Proprio un’avaria ai motori è stato il guasto segnalato dal pilota, il tunisino Ghafik Gharbi, che – secondo quanto riferito dal primario del reparto di prima rianimazione dell’ospedale Civico di Palermo, Mario Re – «è il più grave» tra i feriti ora ricoverati nel nosocomio siciliano. Quasi tutti i superstiti hanno riportato lesioni, per la maggior parte serie, ma nessuno di loro è in pericolo di vita. Resta però il rischio di paralisi permanenti, come nel caso del comandante Gharbi, «che ha riportato – ha precisato il dottor Re – un trauma cranico vertebrale con frattura C5 e una contusione polmonare».

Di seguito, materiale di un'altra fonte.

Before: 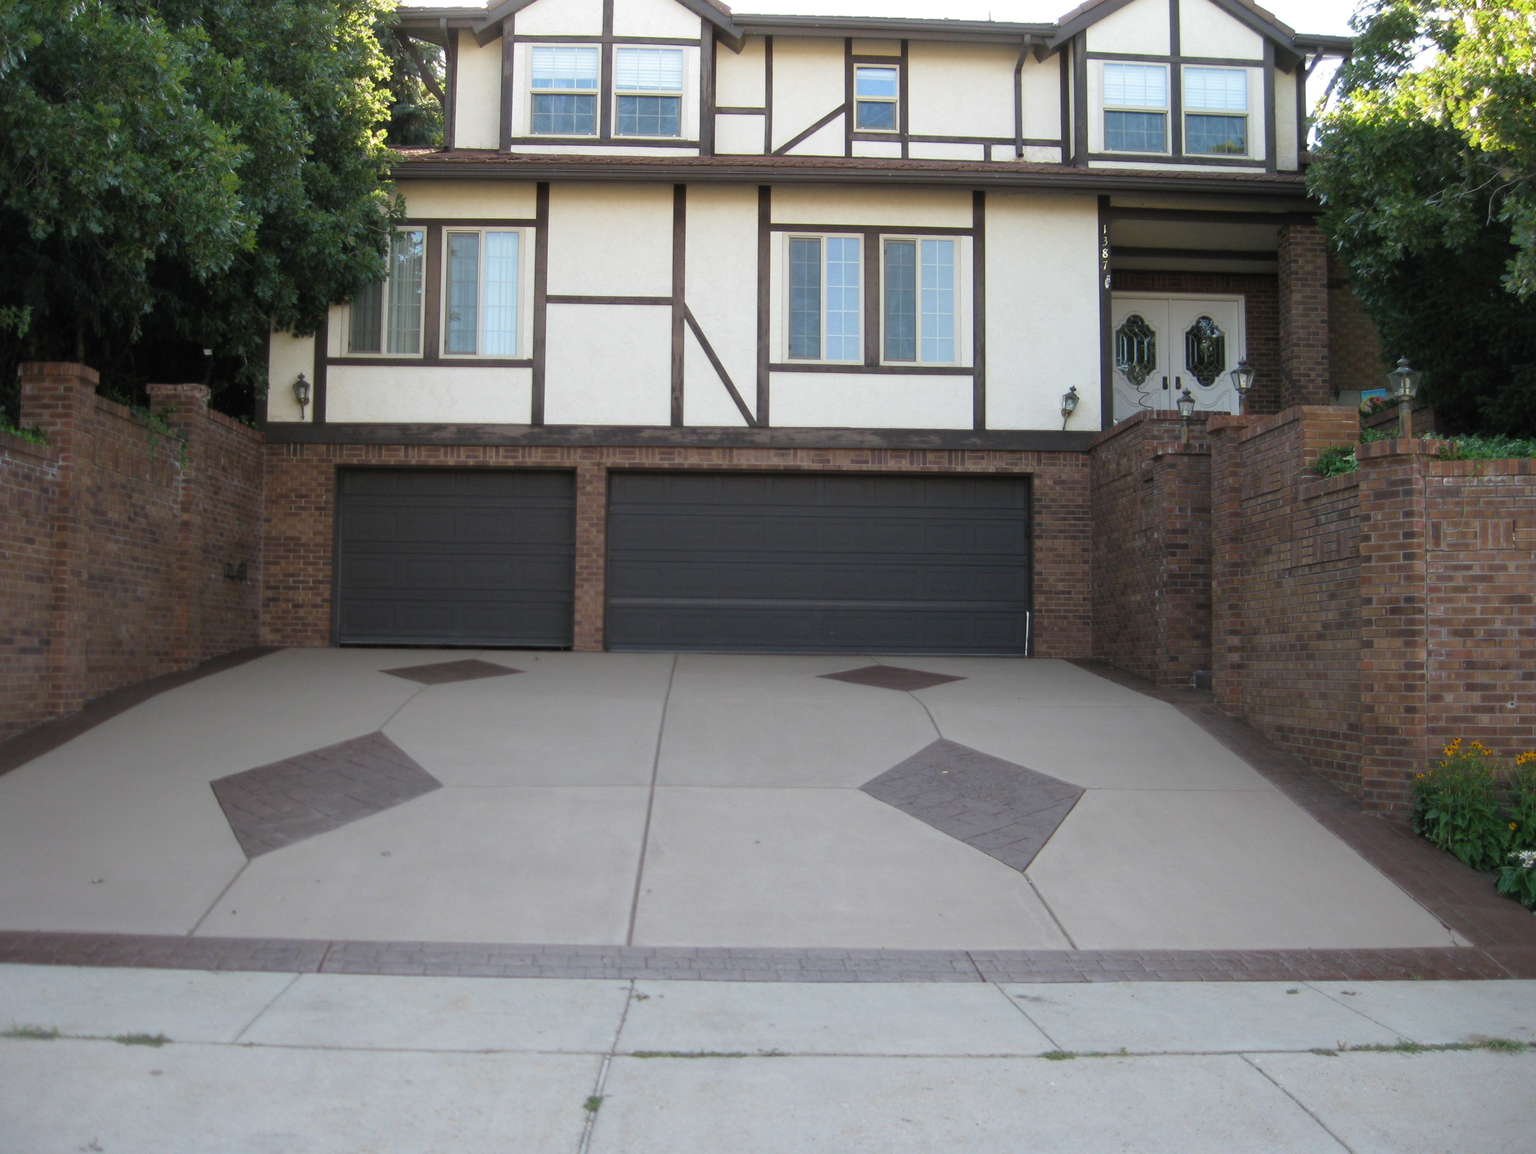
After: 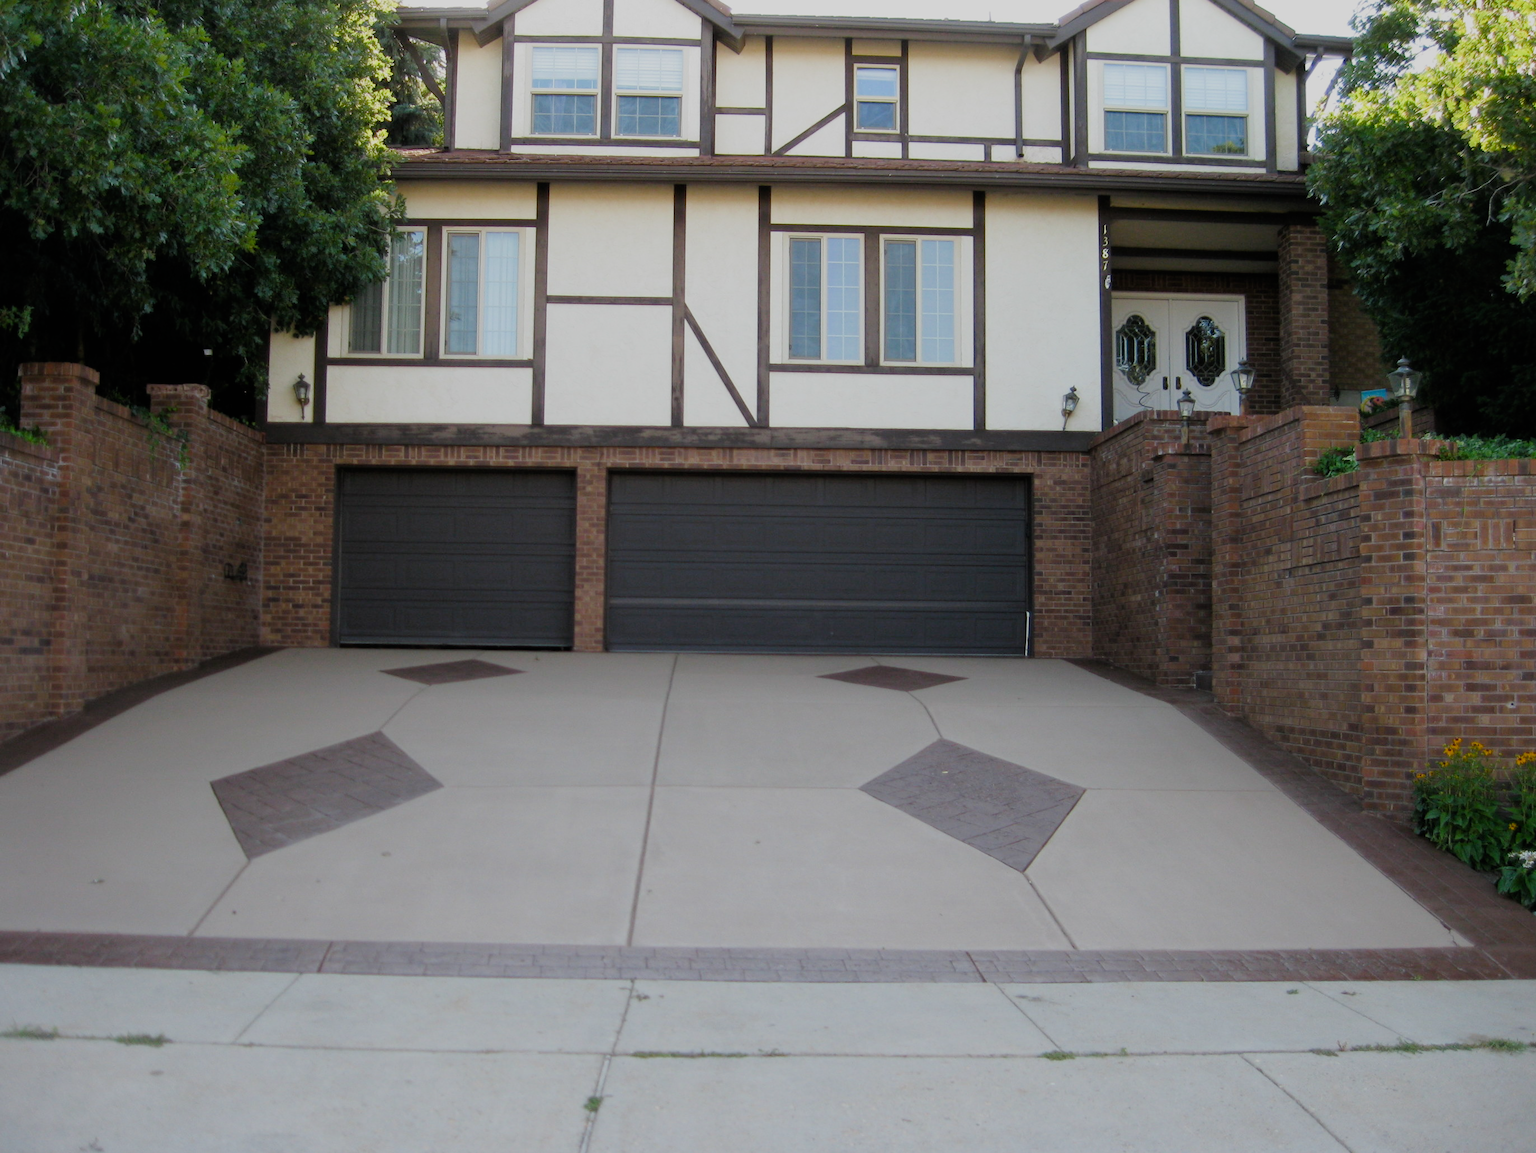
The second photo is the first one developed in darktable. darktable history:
filmic rgb: black relative exposure -7.65 EV, white relative exposure 4.56 EV, hardness 3.61
color balance rgb: perceptual saturation grading › global saturation 20%, perceptual saturation grading › highlights -25%, perceptual saturation grading › shadows 25%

Eroe o colpevole? Sul comandante Gharbi pesa l’ipotesi dell’errore umano. Trentuno minuti prima dell’ammaraggio forzato, Gharbi aveva segnalato problemi ai motori. Secondo Silvano Manera, direttore generale dell’Enac, l’ipotesi che in questo momento sembra più probabile per spiegare l’incidente è che «si sia verificato un difetto di alimentazione ad uno dei due motori, e per sopperire alla mancanza di carburante il pilota deve aver aperto una valvola di collegamento tra i due serbatoi, creando così un vuoto di carburante e provocando l’arresto anche del secondo motore». Ipotesi che nasce dal fatto che l’Atr 72 è un bimotore, e che un arresto contemporaneo di entrambi i motori è un evento che viene considerato «rarissimo». Ma va anche dato atto al comandante Gharbi di aver dimostrato una perizia tecnica di tutto rispetto. E‘quanto sottolinea il comandante Ferdinando Capitani dell’Anpac, associazione che riunisce i piloti professionisti. Tecnicamente, ha spiegato Capitani, si è trattato di «un ottimo ammaraggio, visto che dopo due ore il velivolo ancora galleggiava».Come avviene un ammaraggio ? «Bisogna cercare un punto di mare il più possibile calmo – spiega il comandante Capitani – per impattare tra un’onda e l’altra, in parallelo alle onde. L’impatto deve essere il più possibile morbido, in modo da evitare che l’aereo si spezzi. E se l’Atr tunisino ancora galleggiava dopo oltre due ore, il pilota è stato proprio bravo». E’ il tipo di emergenza, insomma, in cui tornano utili le istruzioni delle hostess al momento di ogni decollo. «Esattamente quella, un’emergenza che non deve mai succedere; in Italia, in Europa non abbiamo una grande cultura in fatto di impatti a mare. Quando capita l’eventualità, il personale di bordo fa un breve briefing ai passeggeri prima della manovra, in modo che siano preparati a quanto sta per avvenire». «L’ammaraggio è l’ultima risorsa – ripete il dirigente dell’Anpac – in caso di emergenza, quella a cui si ricorre quando le altre chance non sono percorribili. Ad esempio, la possibilità di fare una atterraggio d’emergenza in prossimità di un aeroporto, con soccorsi, uomini e attrezzature. Se a terra non è possibile, allora si ricorre al mare, ma è già l’emergenza in sé una cosa cattiva, quella che non deve succedere mai».